伊藤詩織さんが、安倍首相を絶賛する本を書いた男にレイプされたのだが、その事実を、勇気を持って証拠を集めて裁判に臨んだのに、逮捕予定当日に当局が彼を無罪放免としていたことには、びっくり仰天した。

籠池夫妻も、「みせしめ」として安倍首相に逆らったことで逮捕され、ブタ箱に入れられたのだと、どら焼きを食べながら話していたが、まさにその通りだろう。

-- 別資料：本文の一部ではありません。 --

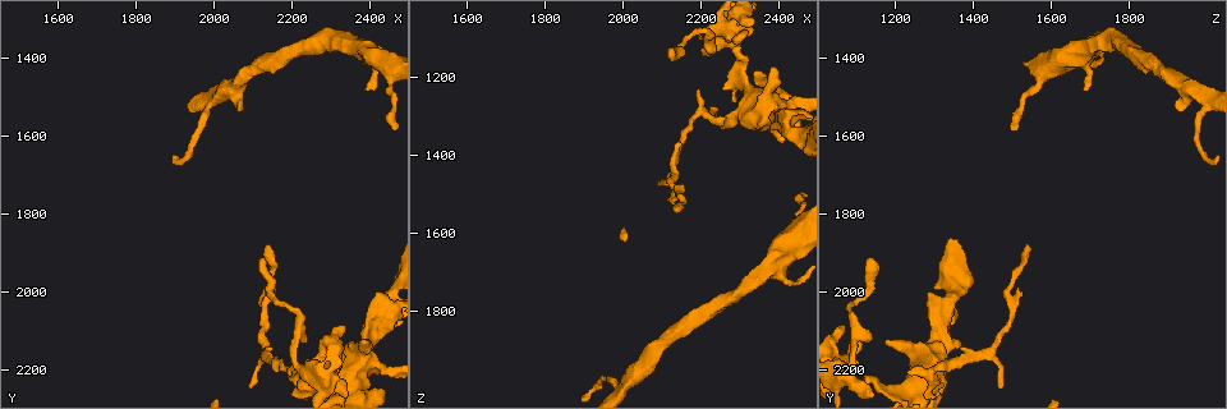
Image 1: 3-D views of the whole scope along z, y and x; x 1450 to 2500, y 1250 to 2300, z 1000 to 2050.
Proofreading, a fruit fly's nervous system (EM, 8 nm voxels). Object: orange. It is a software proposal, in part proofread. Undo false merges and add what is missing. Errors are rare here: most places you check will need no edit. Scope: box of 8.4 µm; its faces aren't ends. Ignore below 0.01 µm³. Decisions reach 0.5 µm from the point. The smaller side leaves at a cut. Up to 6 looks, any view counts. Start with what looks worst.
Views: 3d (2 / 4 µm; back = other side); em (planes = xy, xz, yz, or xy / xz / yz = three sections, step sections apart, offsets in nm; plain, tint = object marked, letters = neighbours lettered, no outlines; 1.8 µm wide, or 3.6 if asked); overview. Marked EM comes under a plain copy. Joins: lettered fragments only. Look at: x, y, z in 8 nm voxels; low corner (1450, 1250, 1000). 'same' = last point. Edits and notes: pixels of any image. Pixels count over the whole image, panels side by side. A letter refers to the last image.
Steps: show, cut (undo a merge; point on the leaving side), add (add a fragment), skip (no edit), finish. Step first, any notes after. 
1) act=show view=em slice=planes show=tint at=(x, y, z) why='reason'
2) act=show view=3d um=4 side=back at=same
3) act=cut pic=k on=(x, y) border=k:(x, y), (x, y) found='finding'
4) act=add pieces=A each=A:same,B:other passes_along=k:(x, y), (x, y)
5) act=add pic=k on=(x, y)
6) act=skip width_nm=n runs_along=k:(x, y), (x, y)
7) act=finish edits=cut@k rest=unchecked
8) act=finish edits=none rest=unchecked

act=show view=3d um=4 side=back at=(2415, 2055, 1325)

小学校建設のために国有地を安く払い下げたが、その書類を改ざんさせられた、職員は自殺している。権力者の言うことを聞かないものは、抹殺される!なんと恐ろしいことだろうか。しかし、安部氏の周囲はお友達でいっぱい。日本会議の人々で内閣は固められているから、誰も彼に逆らわず安泰だ。彼を正す人は、どこにもいない。

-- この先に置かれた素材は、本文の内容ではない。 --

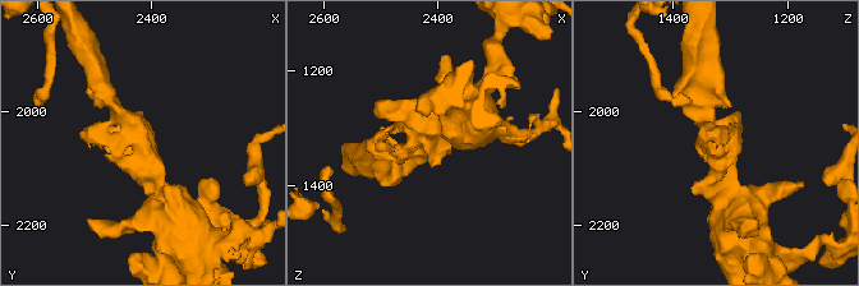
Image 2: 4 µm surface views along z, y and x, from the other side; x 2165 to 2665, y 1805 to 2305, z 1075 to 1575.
act=show view=em slice=xz step=4 show=tint at=(2425, 2065, 1320)

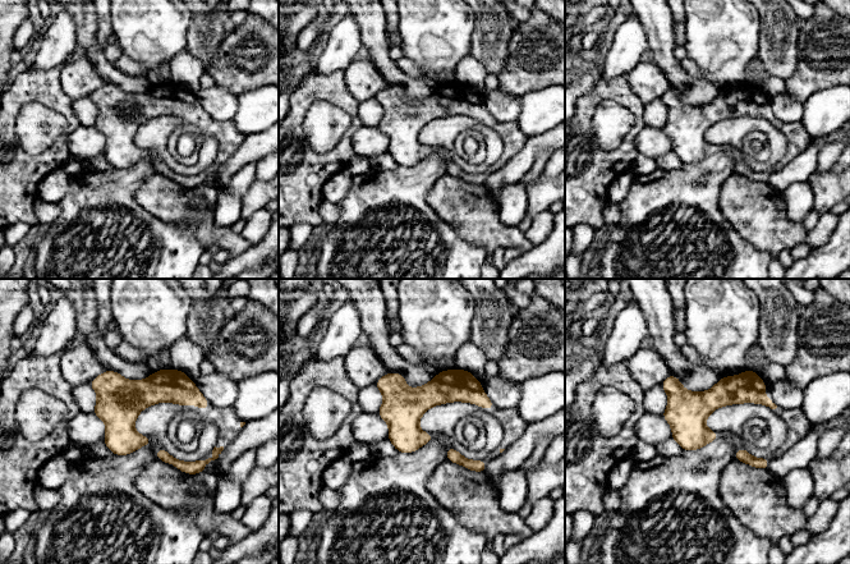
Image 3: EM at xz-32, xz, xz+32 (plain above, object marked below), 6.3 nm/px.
act=show view=em slice=planes show=letters at=same why='cut it another way'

NHKもいつからか、恫喝されたからか公平な報道をしなくなった。

 

有権者は、何故かそういう安倍首相が好きな人が多い。選挙で自民党が勝ち続けるのが、わたくしには、まったく解せない。なんと、安部一強独裁を支持しているのは、国民だ!

 

月氏がガラガラとキャリーバッグを引きながら、コートや大きなバッグを持ってタクシーから降りるや、力強く歩き始める。取材先を尋ねて、小さなアパートの階段を上る。会えなくても、次に行く。足取りは軽い。

大きな口を開けて、彼女は食事する。

ハンバーガーやソーキそばにのっている豚足にかぶりつく場面。力強くて、頼もしい。その健康そうな食欲が素晴らしい。

 

国会での記者会見の様子は、絶対に森氏の撮影が許されなかったが、音声を聴くだけでも、非常におかしいと思った。

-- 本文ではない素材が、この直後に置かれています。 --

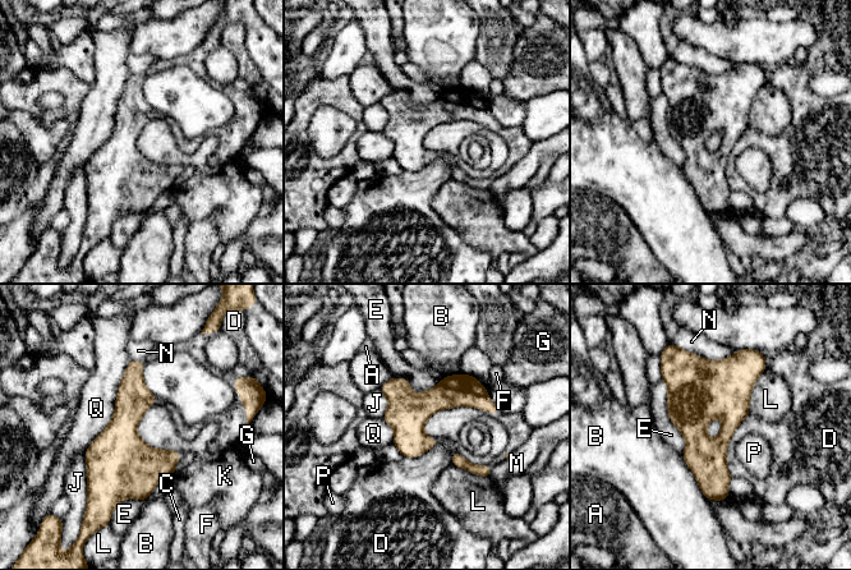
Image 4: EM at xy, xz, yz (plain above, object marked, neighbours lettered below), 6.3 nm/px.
act=skip width_nm=240 longest_contact=Q:650nm each=A:other,B:other,C:other,D:other,E:other,F:other,G:other,J:other,K:other,L:other,M:other,N:other,P:other,Q:other found='one cell here'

望月記者が疑問に思ったことを尋ねることを、あからさまに拒否して、菅氏の直属の部下が彼女の発言中にかぶせて妨害をしてくるのだ。まず、最後まで人の話を聞いた上で、答えなければならないのに。あなたに答える必要はない。事実に基づかない質問をするな。と菅義偉官房長官は、しゃあしゃあとしている。恥ずかしくないのだろうか。あるいは、何か怖いのだろうか。

また、他の新聞記者も望月氏に賛同して支援活動をしたようだが、彼らももっと自由に質問するべきだ。予め質問用紙を渡しておいて、答えを聴くというのは日本だけのやり方だそうだ。望月氏が「わからないから、教えてくれ」と尋ねるのは、全く当然のこと。他の記者たちが菅氏に嫌われるのを恐れて、忖度した質問だけをしているのだとしたら、一体どうやって権力の濫用を見つけ、正すことができるだろうか。いや、わかった上で提灯記事ばかりを国民に報知しているのか。

まるで、大本営発表となってしまうぞ。

森氏が最後に語っているが、大勢が同じことを言い、支持するのは恐ろしい結果に繋がりかねない。ひとりで、自分の意志が自由に表現できることが民主主義だ、望月氏の言動は極ふつうのコトだ。

私も、賛同する。

最後に、丸川氏の選挙応援に来た菅氏と望月氏が対峙する場面があった望月氏の眼差しは、凛として怖いくらい静かだった。

iは、衣塑子の頭文字でもあり、一人称「私は」でもある。小文字なのは、小さな私ということなのか。良い題名だ。